GIVEN RECORDS -
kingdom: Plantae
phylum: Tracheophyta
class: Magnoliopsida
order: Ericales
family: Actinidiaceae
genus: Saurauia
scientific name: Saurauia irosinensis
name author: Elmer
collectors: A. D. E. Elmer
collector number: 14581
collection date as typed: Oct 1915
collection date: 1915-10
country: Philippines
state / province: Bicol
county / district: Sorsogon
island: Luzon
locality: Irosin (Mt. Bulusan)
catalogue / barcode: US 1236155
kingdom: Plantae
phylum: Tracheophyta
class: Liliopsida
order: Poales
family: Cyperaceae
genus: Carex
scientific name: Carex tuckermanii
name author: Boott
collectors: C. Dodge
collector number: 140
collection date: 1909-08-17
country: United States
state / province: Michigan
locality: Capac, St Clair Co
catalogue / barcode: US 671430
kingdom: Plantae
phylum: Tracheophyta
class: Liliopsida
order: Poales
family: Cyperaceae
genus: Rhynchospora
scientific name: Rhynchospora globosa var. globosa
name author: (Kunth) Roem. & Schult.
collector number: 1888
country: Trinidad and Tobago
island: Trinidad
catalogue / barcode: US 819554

REQUIRED WORK - Could you set out all of the data above as a numbered list, one line per item, with any blank lines dropped?

TASK RESULT -
1. kingdom: Plantae
2. phylum: Tracheophyta
3. class: Magnoliopsida
4. order: Ericales
5. family: Actinidiaceae
6. genus: Saurauia
7. scientific name: Saurauia irosinensis
8. name author: Elmer
9. collectors: A. D. E. Elmer
10. collector number: 14581
11. collection date as typed: Oct 1915
12. collection date: 1915-10
13. country: Philippines
14. state / province: Bicol
15. county / district: Sorsogon
16. island: Luzon
17. locality: Irosin (Mt. Bulusan)
18. catalogue / barcode: US 1236155
19. kingdom: Plantae
20. phylum: Tracheophyta
21. class: Liliopsida
22. order: Poales
23. family: Cyperaceae
24. genus: Carex
25. scientific name: Carex tuckermanii
26. name author: Boott
27. collectors: C. Dodge
28. collector number: 140
29. collection date: 1909-08-17
30. country: United States
31. state / province: Michigan
32. locality: Capac, St Clair Co
33. catalogue / barcode: US 671430
34. kingdom: Plantae
35. phylum: Tracheophyta
36. class: Liliopsida
37. order: Poales
38. family: Cyperaceae
39. genus: Rhynchospora
40. scientific name: Rhynchospora globosa var. globosa
41. name author: (Kunth) Roem. & Schult.
42. collector number: 1888
43. country: Trinidad and Tobago
44. island: Trinidad
45. catalogue / barcode: US 819554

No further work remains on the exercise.